- Source document -
##########

Today we see an explosion of applications that are wide and connected with an emphasis on storage and processing. Most companies are storing a lot of data but not solving the problem of what to do with it. Yet most of the information is stored in raw form: There a huge amound of information locked-up in databases: information that is potentially important but has not yet been discovered. The objective of these tutorials is to show the foundamental techniques to Discover Meaningful Information in Data and use state of the art algorithms for Building Models from Data.

Machine Learning is a technology that is currently having a huge impact on business and society. Many big tech companies such as Google, Facebook, Twitter, Amazon and others have employed Machine Learning algorithms to ranking web pages, photo tagging, spam filters, product recomendation systems and many more use cases.

2 What is Machine Learning?

Traditionally computers can be programmed with specific algorithms to perform defined tasks, for example how to find the shortest path from A to B, but for the most important tasks, for example how to drive a car, we are not able to program a machine to do that. The only way is to program the machine to learn by itself.

In order to do so, scientist developed in the early fifties the field of Artificial Intellingence (AI). The field growed rapidly and now encompasses many subfields, that ranges from general, like for example learning, to specific, like for example playing GO. AI has many approaches, but historically its main goals were to act and behave like humans, and think rationally.

In recent years, Machine Learning (ML) and Deep Learning (DL) emerged as a subfield of AI. In contrast with the general principles of AI (namely building sentients machines) ML goals is to learn, that is programming computer to improve automatically with experience.

ML is about building programs with tunable parameters (typically an array of floating point values) that are adjusted automatically so as to improve their behavior by adapting to previously seen data. DL is about modeling high-level abstractions in data by using model architectures composed of multiple non-linear transformations.

Other field of computer science deals with information and data, for example Data Mining is the extraction of implicit, previously unknown and potentially useful information from unstructured data.

In recent year the boundaries between all these disciplines and fields has become blurred as all of them borrow techniques from one another. A simple diagram of the interrelation of this fields can be seen in the picture below.

AI and ML relathionship

Examples:

  • Database mining, Large datasets from growth of automation/web:
    • E.g., Web click data, medical records, biology, engineering
  • Applications that cannot be programmed by hand:
    • E.g., Autonomous helicopter, handwriting recognition, most of Natural Language Processing (NLP), Computer Vision.
  • Self-customizing programs:
    • E.g., Amazon, Netflix product recommendations
  • Understanding human learning (brain, real AI).

2.1 Definitions

  • Arthur Samuel (1959). Machine Learning: Field of study that gives computers the ability to learn without being explicitly programmed.
  • Tom Mitchell (1998) Well-posed Learning Problem: A computer program is said to learn from experience E with respect to some task T and some performance measure P, if its performance on T, as measured by P, improves with experience E.

Suppose your email program watches which emails you do or do not mark as spam, and based on that learns how to better filter spam. What is the task T in this setting?

  • Classifying emails as spam or not spam.

##########

- Given information -
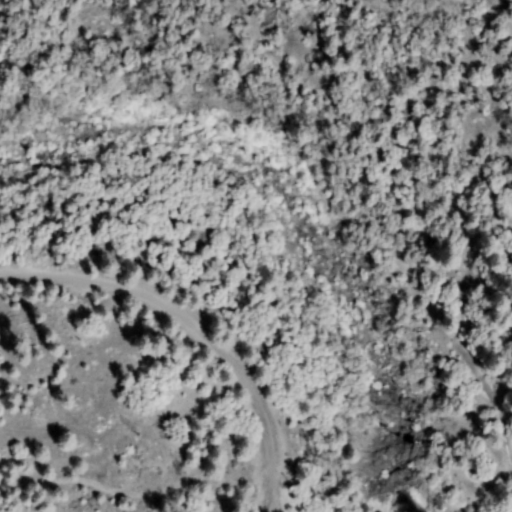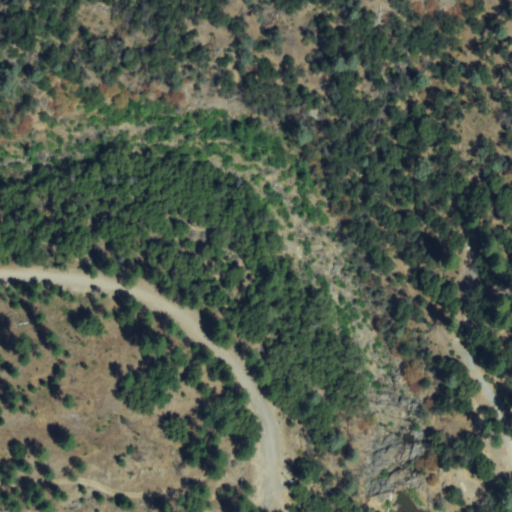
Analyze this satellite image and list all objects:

##########

- Exercise -
In the machine learning tutorial, what form do the tunable parameters of ML programs typically take?

- Response box -
An array of floating point values.